Task description ::
Your answer should be a single number: how many lines of the material below contain "para".

==== Source data

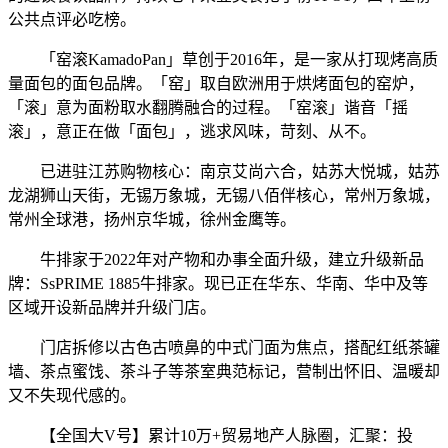
公共点评必吃榜。
「窑滚KamadoPan」草创于2016年，是一家从打现烤高质
量面包的面包品牌。「窑」取自欧洲用于烘烤面包的窑炉，
「滚」意为面粉取水翻腾融合的过程。「窑滚」谐音「摇
滚」，意正在做「面包」，逃求风味，苛刻、从不。
已进驻江苏购物核心：南京艾尚六合，姑苏大悦城，姑苏
龙湖狮山天街，无锡万象城，无锡八佰伴核心，常州万象城，
常州全球港，扬州京华城，徐州金鹰等。
牛排家于2022年对产物和办事全面升级，建立升级新品
牌：SsPRIME 1885牛排家。现已正在华东、华南、华中及等
区域开设新品牌并升级门店。
门店拆修以古色古喷鼻的中式门面为焦点，搭配红纸茶罐
墙、茶点蜜饯、茶斗子等茶室典范标记，营制出怀旧、温暖却
又不失现代感的。
【全国大V号】累计10万+贸易地产人脉圈，汇聚：投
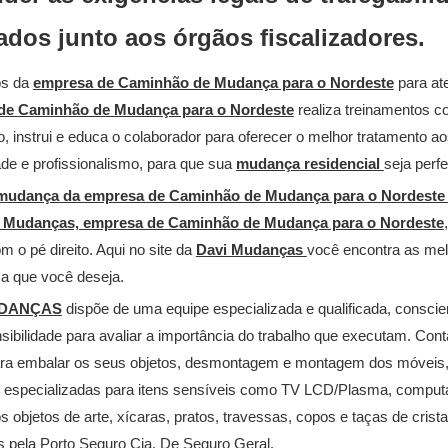
zados junto aos órgãos fiscalizadores.
os da
empresa de Caminhão de Mudança para o Nordeste
para at
de Caminhão de Mudança para o Nordeste
realiza treinamentos co
 instrui e educa o colaborador para oferecer o melhor tratamento a
ade e profissionalismo, para que sua
mudança residencial
seja perf
mudança da empresa de Caminhão de Mudança para o Nordeste 
 Mudanças, empresa de Caminhão de Mudança para o Nordeste
 o pé direito. Aqui no site da
Davi Mudanças
você encontra as mel
ma que você deseja.
UDANÇAS
dispõe de uma equipe especializada e qualificada, conscie
ensibilidade para avaliar a importância do trabalho que executam. C
ara embalar os seus objetos, desmontagem e montagem dos móveis,
especializadas para itens sensíveis como TV LCD/Plasma, computad
 objetos de arte, xícaras, pratos, travessas, copos e taças de cris
 pela Porto Seguro Cia. De Seguro Geral.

========

Exercise response ::
9